Now Earth's oblateness is 0.0033528590034 (0.33528590034%) based on measurements.
While some might not notice that from a big perspective, it's definitely 7 pixels larger than its polar diameter assuming it takes up 2160 pixels, so the polar diameter taking up 2160 px of the screen means the equatorial diameter would take up 2167 px of the screen, definitely visible to the naked eye (yet especially for people rotating/tilting the view), though it's definitely not much of a difference.
Still significantly important though.
Yet Earth's crust is 50 km thick in the continental areas and 5 km thick in the oceanic areas, so not exactly 2 dimensional(which would be a thickness of 0).

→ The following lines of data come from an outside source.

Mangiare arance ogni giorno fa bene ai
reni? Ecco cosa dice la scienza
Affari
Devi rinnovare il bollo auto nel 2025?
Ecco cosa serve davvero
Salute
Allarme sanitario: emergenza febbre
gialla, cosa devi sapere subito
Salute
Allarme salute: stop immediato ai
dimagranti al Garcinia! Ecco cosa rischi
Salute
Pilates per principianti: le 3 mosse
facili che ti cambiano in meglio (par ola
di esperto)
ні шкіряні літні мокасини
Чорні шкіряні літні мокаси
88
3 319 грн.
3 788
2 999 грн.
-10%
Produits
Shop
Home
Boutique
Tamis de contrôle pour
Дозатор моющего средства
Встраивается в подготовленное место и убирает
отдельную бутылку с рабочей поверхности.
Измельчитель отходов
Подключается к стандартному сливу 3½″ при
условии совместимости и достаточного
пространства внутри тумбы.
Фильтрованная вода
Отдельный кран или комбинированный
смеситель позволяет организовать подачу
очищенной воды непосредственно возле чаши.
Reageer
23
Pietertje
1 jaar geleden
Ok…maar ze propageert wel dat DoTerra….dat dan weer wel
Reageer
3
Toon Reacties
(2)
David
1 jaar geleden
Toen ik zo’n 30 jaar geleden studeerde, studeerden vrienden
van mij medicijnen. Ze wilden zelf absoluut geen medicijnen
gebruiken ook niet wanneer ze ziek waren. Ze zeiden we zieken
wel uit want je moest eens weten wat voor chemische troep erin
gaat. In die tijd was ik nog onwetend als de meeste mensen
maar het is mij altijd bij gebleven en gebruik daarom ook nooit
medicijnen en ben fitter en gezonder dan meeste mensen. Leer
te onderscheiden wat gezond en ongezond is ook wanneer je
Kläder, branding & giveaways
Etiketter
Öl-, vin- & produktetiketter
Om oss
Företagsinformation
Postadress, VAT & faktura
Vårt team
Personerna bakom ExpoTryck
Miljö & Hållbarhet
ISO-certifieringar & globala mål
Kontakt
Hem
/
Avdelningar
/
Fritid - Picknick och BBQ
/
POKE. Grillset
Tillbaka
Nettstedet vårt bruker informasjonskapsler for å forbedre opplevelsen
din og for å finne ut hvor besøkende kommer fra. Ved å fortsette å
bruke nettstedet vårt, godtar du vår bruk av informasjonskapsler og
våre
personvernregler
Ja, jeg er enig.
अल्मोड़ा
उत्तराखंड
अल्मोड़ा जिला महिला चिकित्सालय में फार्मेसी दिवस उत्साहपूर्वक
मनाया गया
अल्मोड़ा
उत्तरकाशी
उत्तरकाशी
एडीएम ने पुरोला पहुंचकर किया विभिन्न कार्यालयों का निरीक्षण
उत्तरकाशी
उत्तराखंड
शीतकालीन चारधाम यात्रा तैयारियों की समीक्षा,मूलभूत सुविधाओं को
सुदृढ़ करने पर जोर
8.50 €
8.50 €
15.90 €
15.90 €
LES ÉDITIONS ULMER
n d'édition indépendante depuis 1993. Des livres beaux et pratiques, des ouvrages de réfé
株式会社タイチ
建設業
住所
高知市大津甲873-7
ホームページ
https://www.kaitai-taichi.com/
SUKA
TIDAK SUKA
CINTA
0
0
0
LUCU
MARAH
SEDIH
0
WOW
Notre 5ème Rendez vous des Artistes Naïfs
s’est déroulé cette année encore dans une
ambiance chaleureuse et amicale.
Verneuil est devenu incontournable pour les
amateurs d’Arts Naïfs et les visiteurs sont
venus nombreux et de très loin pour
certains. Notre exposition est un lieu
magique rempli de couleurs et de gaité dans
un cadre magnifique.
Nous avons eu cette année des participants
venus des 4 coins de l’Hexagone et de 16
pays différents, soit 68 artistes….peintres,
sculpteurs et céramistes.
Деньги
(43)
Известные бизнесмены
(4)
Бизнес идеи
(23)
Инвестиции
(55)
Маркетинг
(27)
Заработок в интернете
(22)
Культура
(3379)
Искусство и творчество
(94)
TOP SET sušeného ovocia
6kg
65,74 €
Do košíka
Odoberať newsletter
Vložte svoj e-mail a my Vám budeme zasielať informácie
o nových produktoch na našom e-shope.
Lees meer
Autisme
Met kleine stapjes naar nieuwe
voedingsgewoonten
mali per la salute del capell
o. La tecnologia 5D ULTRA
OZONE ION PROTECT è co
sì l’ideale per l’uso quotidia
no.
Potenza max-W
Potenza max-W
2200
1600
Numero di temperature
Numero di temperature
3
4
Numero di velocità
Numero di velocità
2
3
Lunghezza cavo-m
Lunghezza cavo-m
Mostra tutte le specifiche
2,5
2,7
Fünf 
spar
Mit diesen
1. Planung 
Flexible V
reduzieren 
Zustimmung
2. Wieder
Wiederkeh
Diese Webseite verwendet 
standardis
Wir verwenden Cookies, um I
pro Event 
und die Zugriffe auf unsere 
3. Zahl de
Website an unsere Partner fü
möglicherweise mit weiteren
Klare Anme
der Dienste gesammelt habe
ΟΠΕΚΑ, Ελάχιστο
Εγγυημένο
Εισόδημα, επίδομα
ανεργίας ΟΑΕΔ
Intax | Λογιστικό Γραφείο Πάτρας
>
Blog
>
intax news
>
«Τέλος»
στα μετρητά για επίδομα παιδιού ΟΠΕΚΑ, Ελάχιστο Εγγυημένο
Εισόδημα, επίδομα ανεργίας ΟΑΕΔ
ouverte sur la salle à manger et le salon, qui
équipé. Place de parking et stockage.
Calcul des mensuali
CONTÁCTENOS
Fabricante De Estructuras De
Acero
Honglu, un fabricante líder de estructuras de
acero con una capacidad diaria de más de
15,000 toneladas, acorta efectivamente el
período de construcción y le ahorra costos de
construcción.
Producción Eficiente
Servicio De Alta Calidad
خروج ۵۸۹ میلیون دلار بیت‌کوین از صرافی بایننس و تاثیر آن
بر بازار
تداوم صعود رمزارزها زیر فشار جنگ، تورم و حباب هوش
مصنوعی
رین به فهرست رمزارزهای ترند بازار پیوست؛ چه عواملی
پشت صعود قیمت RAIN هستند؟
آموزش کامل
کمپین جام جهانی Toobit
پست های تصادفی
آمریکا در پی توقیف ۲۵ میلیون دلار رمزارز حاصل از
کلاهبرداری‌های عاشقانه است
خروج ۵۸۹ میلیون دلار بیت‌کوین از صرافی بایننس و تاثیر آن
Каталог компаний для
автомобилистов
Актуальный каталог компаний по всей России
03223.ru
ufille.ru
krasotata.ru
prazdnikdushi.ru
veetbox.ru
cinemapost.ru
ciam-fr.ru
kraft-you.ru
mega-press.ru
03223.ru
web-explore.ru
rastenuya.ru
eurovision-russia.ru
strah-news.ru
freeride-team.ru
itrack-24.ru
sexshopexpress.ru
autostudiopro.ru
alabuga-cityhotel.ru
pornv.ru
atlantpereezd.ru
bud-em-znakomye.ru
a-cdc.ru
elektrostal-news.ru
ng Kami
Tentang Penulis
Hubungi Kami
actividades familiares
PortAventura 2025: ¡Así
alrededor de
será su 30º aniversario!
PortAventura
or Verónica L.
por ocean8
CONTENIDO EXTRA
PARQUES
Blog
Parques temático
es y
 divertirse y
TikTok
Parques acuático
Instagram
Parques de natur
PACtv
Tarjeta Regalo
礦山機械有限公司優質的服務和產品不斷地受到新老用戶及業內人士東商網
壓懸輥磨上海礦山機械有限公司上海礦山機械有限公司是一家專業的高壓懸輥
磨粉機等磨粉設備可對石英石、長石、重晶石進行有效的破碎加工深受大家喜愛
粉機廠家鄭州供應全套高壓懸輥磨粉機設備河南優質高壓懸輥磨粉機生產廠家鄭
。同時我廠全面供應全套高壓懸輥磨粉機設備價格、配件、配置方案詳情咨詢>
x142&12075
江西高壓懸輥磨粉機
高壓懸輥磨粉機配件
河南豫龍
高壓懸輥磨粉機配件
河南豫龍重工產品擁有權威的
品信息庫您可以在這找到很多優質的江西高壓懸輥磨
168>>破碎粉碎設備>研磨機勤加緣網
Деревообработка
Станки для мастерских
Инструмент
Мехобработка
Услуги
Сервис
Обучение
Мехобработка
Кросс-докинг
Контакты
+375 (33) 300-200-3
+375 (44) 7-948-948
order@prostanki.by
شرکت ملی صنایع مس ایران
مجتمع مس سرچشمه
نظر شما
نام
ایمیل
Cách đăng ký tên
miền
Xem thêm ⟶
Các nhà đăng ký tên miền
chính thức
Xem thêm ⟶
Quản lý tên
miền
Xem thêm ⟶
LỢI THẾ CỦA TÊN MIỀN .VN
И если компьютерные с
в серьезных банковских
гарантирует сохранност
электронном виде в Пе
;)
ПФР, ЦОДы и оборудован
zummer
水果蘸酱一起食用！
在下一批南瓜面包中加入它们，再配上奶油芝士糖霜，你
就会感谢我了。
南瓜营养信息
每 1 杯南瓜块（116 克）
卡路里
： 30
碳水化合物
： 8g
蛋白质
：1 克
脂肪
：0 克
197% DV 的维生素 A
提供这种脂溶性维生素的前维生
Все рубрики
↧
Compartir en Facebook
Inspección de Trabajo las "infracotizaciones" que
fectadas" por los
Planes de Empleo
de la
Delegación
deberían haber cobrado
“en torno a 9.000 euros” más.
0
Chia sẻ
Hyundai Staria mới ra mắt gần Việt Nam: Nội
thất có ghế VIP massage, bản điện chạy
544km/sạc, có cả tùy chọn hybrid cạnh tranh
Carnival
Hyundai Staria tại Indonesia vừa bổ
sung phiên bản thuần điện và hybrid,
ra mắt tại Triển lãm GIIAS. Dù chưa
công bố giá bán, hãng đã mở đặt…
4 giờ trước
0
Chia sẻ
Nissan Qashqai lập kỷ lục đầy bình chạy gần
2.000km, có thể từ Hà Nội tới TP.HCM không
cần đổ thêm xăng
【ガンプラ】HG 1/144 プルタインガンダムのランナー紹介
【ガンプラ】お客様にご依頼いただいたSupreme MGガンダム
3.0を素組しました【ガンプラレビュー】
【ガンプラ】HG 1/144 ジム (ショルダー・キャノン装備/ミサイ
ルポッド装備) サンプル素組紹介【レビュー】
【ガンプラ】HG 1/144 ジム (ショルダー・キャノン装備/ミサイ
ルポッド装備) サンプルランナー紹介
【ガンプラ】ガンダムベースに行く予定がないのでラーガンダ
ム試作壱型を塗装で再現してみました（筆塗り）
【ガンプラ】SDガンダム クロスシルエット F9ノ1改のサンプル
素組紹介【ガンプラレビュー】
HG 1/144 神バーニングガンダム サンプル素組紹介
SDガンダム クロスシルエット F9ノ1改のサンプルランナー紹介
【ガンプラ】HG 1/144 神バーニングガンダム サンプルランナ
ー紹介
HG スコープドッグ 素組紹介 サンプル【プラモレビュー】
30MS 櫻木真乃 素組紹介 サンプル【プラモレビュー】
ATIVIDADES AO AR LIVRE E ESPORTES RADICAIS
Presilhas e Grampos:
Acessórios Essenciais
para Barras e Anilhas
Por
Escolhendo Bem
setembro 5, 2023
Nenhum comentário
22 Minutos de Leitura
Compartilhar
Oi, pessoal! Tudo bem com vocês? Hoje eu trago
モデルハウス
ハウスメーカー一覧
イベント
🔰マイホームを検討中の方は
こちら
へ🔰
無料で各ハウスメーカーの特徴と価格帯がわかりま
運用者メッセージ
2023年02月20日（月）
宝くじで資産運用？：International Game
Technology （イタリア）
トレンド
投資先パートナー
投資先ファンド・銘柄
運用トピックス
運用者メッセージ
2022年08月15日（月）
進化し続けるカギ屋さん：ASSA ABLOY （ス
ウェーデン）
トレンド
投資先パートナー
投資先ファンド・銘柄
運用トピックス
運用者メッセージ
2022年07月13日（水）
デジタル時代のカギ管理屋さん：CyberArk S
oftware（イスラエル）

Now speaking of roche limit, we know it was a theory that large objects break up when too close to other large bodies due to tidal forces, and we witnessed that happen with the breakup of Shoemaker Levy-9 before its collision with Jupiter.
Now some other things (like the ISS for example don't break up by Earth's tidal forces, so not everything breaks up, therefore depends on consistency, mass, and also size, as many bigger bodies experience tidal forces distributed.
Yet Earth isn't a perfect elastic, but a nest of solids and liquids. with the crust being solid (and somewhat brittle) rock and the mantle somewhat solid, but slightly fluid, and the core being a near-spherical chunk.
Therefore within the roche limit, the crust would obviously break apart first before the mantle and core do, and it definitely wouldn't look like spaghetti (it wouldn't stretch a whole lot before you notice any fragmentation or glowing orange of melting and magma exposed, unlike putty, though definitely noticeable).